* [Extracted records]:
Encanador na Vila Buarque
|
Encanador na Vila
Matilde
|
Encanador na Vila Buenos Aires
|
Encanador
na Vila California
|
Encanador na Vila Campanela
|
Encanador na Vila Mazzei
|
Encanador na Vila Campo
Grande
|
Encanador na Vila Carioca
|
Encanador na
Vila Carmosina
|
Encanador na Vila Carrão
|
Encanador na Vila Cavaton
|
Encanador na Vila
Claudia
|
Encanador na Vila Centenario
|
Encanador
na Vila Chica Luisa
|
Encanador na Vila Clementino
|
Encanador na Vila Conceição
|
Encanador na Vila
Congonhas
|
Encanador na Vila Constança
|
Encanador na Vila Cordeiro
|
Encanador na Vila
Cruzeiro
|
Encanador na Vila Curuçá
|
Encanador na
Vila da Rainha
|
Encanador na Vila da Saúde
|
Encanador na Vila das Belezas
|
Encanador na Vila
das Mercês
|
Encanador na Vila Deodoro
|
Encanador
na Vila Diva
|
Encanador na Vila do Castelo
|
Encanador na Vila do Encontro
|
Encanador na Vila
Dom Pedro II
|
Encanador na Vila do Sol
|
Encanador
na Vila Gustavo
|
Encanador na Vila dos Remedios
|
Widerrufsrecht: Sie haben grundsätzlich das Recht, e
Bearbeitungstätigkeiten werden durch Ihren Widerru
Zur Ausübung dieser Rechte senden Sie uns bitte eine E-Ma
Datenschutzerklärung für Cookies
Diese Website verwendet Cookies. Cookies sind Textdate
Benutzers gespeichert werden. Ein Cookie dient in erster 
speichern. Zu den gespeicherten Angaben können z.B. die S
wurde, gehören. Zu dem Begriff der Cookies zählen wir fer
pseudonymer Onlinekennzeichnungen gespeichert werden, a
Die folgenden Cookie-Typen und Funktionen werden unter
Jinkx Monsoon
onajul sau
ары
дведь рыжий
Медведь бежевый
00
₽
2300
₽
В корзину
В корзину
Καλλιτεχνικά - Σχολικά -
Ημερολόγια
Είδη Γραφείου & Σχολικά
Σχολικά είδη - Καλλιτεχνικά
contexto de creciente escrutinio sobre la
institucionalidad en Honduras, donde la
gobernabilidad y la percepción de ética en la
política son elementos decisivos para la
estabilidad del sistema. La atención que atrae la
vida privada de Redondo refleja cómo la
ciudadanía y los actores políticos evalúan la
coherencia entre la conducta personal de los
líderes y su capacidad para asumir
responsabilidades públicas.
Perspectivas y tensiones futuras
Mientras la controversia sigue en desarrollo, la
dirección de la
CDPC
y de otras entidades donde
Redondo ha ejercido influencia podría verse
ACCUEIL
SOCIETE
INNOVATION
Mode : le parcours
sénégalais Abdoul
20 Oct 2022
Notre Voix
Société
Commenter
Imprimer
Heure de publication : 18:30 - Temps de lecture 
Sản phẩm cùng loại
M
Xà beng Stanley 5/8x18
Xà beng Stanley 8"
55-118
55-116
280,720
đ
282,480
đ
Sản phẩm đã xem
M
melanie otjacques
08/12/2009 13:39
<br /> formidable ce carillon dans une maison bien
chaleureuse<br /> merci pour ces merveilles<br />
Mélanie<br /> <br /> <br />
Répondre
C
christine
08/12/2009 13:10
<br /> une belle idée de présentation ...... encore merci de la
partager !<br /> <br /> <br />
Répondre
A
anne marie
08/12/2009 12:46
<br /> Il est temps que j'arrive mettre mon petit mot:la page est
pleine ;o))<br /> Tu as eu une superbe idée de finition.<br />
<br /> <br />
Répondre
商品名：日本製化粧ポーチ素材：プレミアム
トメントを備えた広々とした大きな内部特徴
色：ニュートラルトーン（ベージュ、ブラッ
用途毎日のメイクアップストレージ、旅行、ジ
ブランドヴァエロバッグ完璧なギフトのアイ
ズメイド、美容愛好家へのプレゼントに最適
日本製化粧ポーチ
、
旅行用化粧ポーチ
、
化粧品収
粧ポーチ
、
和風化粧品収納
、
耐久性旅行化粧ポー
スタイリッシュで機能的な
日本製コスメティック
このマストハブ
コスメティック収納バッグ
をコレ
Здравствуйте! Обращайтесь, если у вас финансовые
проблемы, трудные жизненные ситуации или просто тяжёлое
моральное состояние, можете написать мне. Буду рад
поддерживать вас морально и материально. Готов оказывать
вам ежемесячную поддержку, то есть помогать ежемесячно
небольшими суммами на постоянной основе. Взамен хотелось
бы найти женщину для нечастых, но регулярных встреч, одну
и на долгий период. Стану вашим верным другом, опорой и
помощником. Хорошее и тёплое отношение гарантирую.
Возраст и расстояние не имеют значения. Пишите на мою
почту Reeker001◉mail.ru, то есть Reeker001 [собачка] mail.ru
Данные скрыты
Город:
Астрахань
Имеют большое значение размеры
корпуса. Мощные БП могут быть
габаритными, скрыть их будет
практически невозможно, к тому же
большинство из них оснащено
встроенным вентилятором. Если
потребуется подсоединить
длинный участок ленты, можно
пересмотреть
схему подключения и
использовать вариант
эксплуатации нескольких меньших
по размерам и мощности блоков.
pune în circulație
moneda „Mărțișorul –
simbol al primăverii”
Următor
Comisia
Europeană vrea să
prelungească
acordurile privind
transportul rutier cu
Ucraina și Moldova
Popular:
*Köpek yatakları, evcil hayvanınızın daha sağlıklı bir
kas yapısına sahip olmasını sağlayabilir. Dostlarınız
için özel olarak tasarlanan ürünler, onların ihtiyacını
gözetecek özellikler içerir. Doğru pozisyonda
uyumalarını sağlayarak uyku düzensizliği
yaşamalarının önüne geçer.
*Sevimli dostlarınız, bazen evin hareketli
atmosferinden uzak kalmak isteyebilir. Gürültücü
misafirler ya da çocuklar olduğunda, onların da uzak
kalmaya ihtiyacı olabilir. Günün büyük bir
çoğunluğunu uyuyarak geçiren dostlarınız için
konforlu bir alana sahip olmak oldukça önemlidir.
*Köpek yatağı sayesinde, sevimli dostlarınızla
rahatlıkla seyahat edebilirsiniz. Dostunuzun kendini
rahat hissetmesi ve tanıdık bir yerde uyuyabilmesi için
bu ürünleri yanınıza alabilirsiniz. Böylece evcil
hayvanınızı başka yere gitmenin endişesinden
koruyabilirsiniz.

* [About this exercise]: Search the entries above for the string "sahip". Copy each line that holds it.

* [Output of the exercise]:
kas yapısına sahip olmasını sağlayabilir. Dostlarınız
konforlu bir alana sahip olmak oldukça önemlidir.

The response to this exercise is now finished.